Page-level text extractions
++++++++

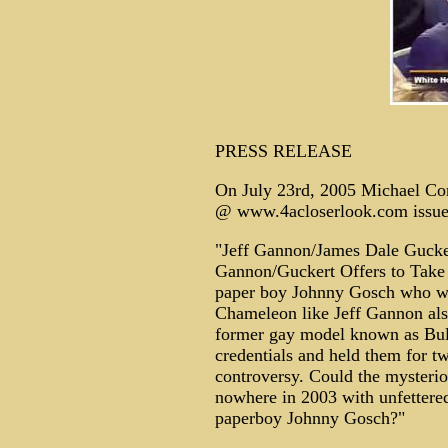
PRESS RELEASE
On July 23rd, 2005 Michael Cor
@ www.4acloserlook.com issued 
"Jeff Gannon/James Dale Gucke
Gannon/Guckert Offers to Take 
paper boy Johnny Gosch who was
Chameleon like Jeff Gannon al
former gay model known as Bul
credentials and held them for tw
controversy. Could the myster
nowhere in 2003 with unfettere
paperboy Johnny Gosch?"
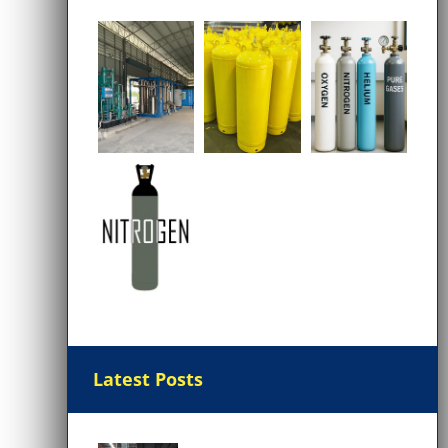
Latest Posts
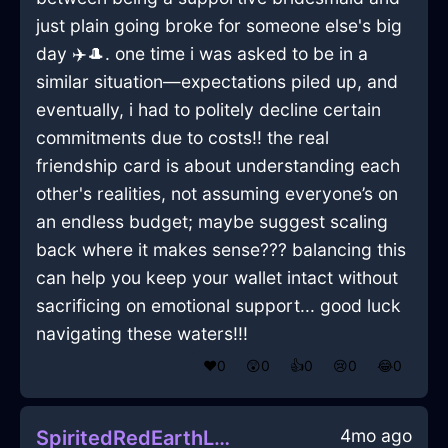
just plain going broke for someone else's big
day ✈️🎩. one time i was asked to be in a
similar situation—expectations piled up, and
eventually, i had to politely decline certain
commitments due to costs!! the real
friendship card is about understanding each
other's realities, not assuming everyone’s on
an endless budget; maybe suggest scaling
back where it makes sense??? balancing this
can help you keep your wallet intact without
sacrificing on emotional support... good luck
navigating these waters!!!
❤️
0
😲
0
👍
0
😢
0
😂
0
4mo ago
SpiritedRedEarthLaptopInWarsawWithJealousy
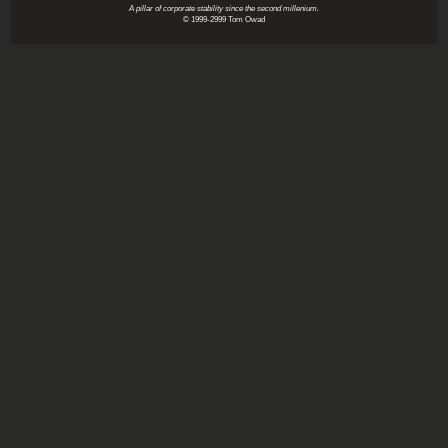
A pillar of corporate stability since the second millenium.
© 1999-2999 Tom Owad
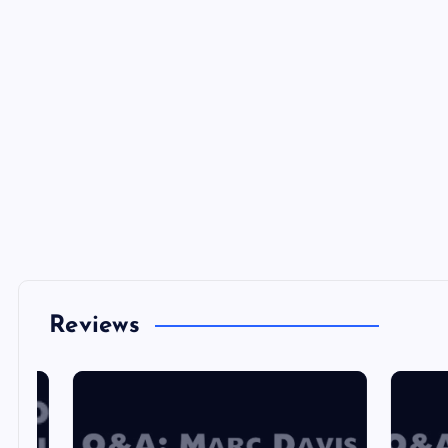
Reviews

++++++++

[Problem details]
Switch "issued" to "published" in the lines from the start of the entries through the line containing "controversy. Could the myster", keeping everything else unchanged. Leave the pictures out of your answer.

[Written answer]
PRESS RELEASE
On July 23rd, 2005 Michael Cor
@ www.4acloserlook.com published 
"Jeff Gannon/James Dale Gucke
Gannon/Guckert Offers to Take 
paper boy Johnny Gosch who was
Chameleon like Jeff Gannon al
former gay model known as Bul
credentials and held them for tw
controversy. Could the myster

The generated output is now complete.